Should the “data” directory structure mirror that used by the Lesson 1 notebook?
How many images from the “train” folder (downloaded from kaggle) should be used/moved into the “valid” folder?
When we move X number of images from “train” to “valid”, do we need to randomly move X number of images or can/should we move the first X number of images?
i usually use 10%-30% for the cross validation set.
i always use a random subset. the advantage being you can train multiple models with different splits to make sure your model is predicting stable results. but technically the first x also creates a random set.
I’m not sure how much randomly moving X number of train/cats and train/dogs to the valid/ subdirs really matter for this exercise, but as a general rule of thumb, doing a random selection is a best practice since doing a simple top x but introduce some bias depending on how the data is structured.

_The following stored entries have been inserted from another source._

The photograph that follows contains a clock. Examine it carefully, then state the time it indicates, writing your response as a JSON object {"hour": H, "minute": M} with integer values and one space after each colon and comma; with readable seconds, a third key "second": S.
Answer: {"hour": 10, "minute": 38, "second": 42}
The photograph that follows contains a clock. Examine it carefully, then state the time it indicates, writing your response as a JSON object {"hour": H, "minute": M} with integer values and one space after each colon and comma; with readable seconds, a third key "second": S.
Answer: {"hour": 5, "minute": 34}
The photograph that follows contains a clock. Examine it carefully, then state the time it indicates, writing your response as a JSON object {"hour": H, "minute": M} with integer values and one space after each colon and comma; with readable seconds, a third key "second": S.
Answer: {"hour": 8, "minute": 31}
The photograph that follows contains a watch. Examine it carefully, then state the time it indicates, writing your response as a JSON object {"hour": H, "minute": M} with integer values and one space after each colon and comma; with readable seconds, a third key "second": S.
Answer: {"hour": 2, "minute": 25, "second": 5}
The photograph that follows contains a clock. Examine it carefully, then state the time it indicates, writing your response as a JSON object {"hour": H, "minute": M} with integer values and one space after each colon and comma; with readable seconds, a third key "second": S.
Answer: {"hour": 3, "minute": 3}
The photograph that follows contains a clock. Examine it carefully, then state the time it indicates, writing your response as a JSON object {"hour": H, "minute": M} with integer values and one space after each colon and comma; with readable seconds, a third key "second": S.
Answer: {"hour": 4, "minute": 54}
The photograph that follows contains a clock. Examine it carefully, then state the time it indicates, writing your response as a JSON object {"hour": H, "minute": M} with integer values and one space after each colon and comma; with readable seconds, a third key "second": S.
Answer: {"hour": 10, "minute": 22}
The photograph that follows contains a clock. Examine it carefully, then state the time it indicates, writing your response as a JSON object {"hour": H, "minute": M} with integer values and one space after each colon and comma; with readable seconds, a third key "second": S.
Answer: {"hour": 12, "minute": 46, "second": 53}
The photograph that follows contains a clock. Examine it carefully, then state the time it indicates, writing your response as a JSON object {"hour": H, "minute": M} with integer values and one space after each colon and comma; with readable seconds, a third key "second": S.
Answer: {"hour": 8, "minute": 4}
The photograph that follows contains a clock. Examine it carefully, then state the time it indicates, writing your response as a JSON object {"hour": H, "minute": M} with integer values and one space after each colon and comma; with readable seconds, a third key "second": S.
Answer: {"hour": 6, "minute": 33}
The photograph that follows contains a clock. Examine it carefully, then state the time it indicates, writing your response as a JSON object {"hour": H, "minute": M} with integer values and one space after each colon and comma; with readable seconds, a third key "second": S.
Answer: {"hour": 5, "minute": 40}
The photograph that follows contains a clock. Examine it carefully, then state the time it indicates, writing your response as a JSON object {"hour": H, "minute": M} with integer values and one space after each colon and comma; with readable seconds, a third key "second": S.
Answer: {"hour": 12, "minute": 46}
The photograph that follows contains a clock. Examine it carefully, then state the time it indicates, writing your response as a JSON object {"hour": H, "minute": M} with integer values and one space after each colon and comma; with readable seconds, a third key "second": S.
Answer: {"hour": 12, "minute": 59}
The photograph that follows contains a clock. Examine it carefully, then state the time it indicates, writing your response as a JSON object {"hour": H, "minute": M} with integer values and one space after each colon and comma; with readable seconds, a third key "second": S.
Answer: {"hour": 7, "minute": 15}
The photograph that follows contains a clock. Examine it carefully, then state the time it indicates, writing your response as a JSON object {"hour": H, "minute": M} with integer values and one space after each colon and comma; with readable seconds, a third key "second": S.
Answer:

I’ve written a python script that will setup the keras directory structure for you, download classes of images from imagenet and then randomly apportion the class images into the directories keras is expecting.
you want the lemonsorlimes.py file. if you run it as-is then it will download 2 classes of images, lemons and limes.
you can specify how many sample images (default 100), how many validation images (default 10%) and how many training images (default 60%) to use. The rest are used for testing your model.
if you just want the directory structure then call:
makekerasdirectories("some/directory/", ["lemons", "limes"])
it’s my first python script so be gentle
@toby Thank you. Your script will help. I was thinking of writing a similar script.